If we’re trying to get closer, there’s lots of ways that you can do this. We know, for instance, that one of the reasons this backfires in this environment is that self-disclosure increases liking and helps build trust. But if you’re not actually creating opportunities for people to reveal aspects of themselves, then you’re not actually creating an opportunity for connection. So when you’re trying to design these types of interactions, doing it in small groups, that you have actually a structured process of let’s begin to talk about things that are quite safe, but allow us to get to know each other and perhaps discover uncommon commonalities that wouldn’t otherwise surface. You might actually like your colleagues and be like, ‘Oh, I got something out of this.’ That’s one of the opportunities of moving to a more digital space, whether that’s for professional gatherings or holiday parties, is we can start to experiment with different forms of interaction that actually may be much more effective and more comfortable and more inclusive.

Even after the pandemic, it’s less likely that people will get on a plane to travel to conferences or in-person meetings of the sort that generate and maintain connections—will that also have a depressing effect on the size of people’s networks?

I think that’s right, there are going to be fewer mass gatherings. But there’s an opportunity and a challenge. We can do this easier and cheaper and perhaps meet a much broader subset of the population we wouldn’t normally have the opportunity to meet. But to do it well, you have to try to recreate what was actually good about those previous experiences. So how do you create an online engagement where there’s a sense of surprise, that there’s an opportunity to learn, that people really are enjoying themselves? If people can do that—even the simplest approach that people are trying right now where you all do an online class together or something where we’re all learning and experiencing something new and then can share in that shared experience—it’s a starting pointFor someone who figures out how to do this well, I think it will be amazing. It would be so cool, for instance, to be able to hang out with people in Indonesia and the Philippines and be doing something totally different. But the experience has to be there, and it’s hard without the sounds and the smell and the environment.

So many of our interactions now are through video conferencing or different online tools like Slack. How does that impact our connections?

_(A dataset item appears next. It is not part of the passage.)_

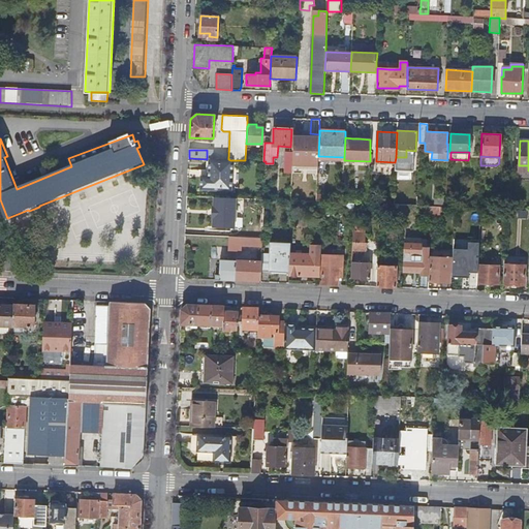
[(230,161),(230,160),(228,159),(211,159),(210,161),(209,161),(208,178),(200,177),(200,190),(230,191),(232,161),(230,161)]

Now after I just was so enthusiastic about video-based conferencing—our own research is actually that nothing is working as an effective substitute for face-to-face communication. Voice calls seem to have a marginally statistically significant effect, but that’s about it. If we’re just looking at loneliness, videoconferencing isn’t making us less lonely, the phone may be helping a little bit. But really it doesn’t appear like there’s any substitute for face-to-face interaction. I haven’t figured out how to message that because I don’t want to be telling people to violating social distancing.

It makes sense, right? I think we’ve gone actually too far the other way. Videoconferencing, by trying to replicate the visual experience and auditory at the same time is actually just increasing distraction, which impedes social connection. There are some types of interactions, particularly if they’re just social, where moving to less bandwidth may actually be better.

A voice call is an example of that?

Yes. And there’s great research on how much the voice is much better at conveying empathy than having video and audio. Hearing a voice of a loved one reduces cortisol levels. It helps reduce stress. Text and other forms of media don’t seem to have the same effect. There’s research to back that up.